*** Opening of Data ***

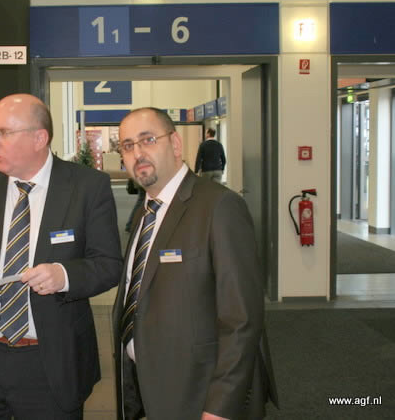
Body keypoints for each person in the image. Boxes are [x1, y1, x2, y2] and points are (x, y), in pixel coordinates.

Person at [0, 93, 122, 419]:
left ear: (39, 138)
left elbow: (108, 264)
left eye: (3, 132)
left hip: (50, 361)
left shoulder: (87, 187)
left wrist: (64, 276)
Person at [113, 108, 277, 420]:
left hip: (201, 394)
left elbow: (242, 320)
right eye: (128, 145)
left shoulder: (219, 206)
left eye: (148, 140)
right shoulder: (146, 212)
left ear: (176, 144)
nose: (138, 153)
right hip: (151, 387)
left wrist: (220, 406)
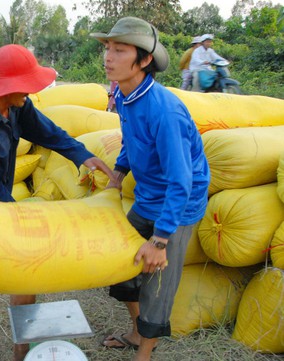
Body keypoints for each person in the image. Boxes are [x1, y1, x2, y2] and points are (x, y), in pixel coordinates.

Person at [0, 44, 117, 361]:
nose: (34, 90)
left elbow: (48, 132)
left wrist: (83, 155)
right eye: (28, 84)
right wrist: (25, 229)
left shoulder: (17, 105)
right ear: (8, 87)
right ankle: (21, 352)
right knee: (26, 265)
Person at [90, 17, 210, 361]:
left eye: (120, 50)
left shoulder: (164, 110)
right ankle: (135, 330)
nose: (108, 57)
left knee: (157, 284)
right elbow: (131, 138)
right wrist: (120, 169)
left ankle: (144, 353)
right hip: (149, 196)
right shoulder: (124, 95)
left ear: (143, 61)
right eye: (108, 49)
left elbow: (181, 181)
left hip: (179, 204)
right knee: (123, 262)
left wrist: (160, 240)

*** Close of Data ***

Each line above should be output exactly, apart from the pictures.

Body keypoints for each person in the image. Boxes are [x1, y1, x2, y2] and points are (x, y), in pixel coordinates.

Person at [0, 93, 122, 419]:
left ear: (39, 138)
left elbow: (108, 264)
left eye: (3, 132)
left hip: (50, 361)
left shoulder: (87, 187)
left wrist: (64, 276)
Person at [113, 108, 277, 420]:
left hip: (201, 394)
left elbow: (242, 320)
right eye: (128, 145)
left shoulder: (219, 206)
left eye: (148, 140)
right shoulder: (146, 212)
left ear: (176, 144)
nose: (138, 153)
right hip: (151, 387)
left wrist: (220, 406)
Body keypoints for each person in the image. Boxes are [x1, y1, x2, y2] and points are (x, y), in pixel coordinates.

Person at [0, 44, 117, 361]:
nose: (34, 90)
left elbow: (48, 132)
left wrist: (83, 155)
right eye: (28, 84)
right wrist: (25, 229)
left shoulder: (17, 105)
right ear: (8, 87)
right ankle: (21, 352)
right knee: (26, 265)
Person at [90, 17, 210, 361]:
left eye: (120, 50)
left shoulder: (164, 110)
right ankle: (135, 330)
nose: (108, 57)
left knee: (157, 284)
right elbow: (131, 138)
right wrist: (120, 169)
left ankle: (144, 353)
right hip: (149, 196)
right shoulder: (124, 95)
left ear: (143, 61)
right eye: (108, 49)
left elbow: (181, 181)
left hip: (179, 204)
right knee: (123, 262)
left wrist: (160, 240)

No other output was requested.